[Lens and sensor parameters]
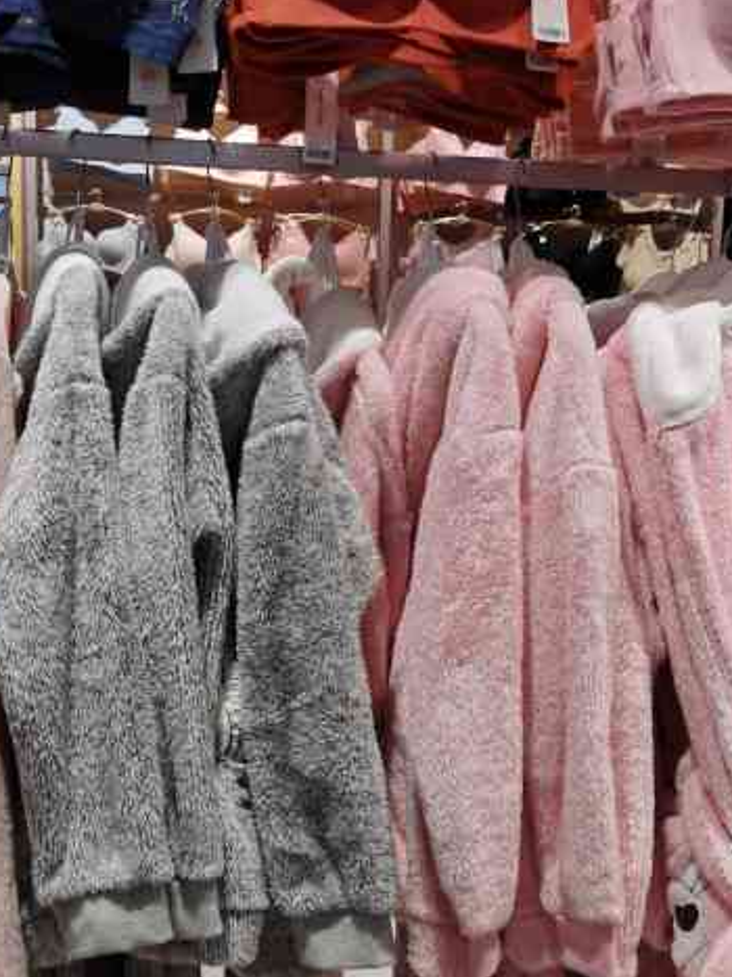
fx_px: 1523
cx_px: 402
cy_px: 564
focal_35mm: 54
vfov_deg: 35.5
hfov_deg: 27.0
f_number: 1.8
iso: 50
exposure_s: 1/400
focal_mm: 5.58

=== What this task involves ===
Any picture found in the data is to be skipped while the rest is copied exactly.

=== Answer ===
fx_px: 1523
cx_px: 402
cy_px: 564
focal_35mm: 54
vfov_deg: 35.5
hfov_deg: 27.0
f_number: 1.8
iso: 50
exposure_s: 1/400
focal_mm: 5.58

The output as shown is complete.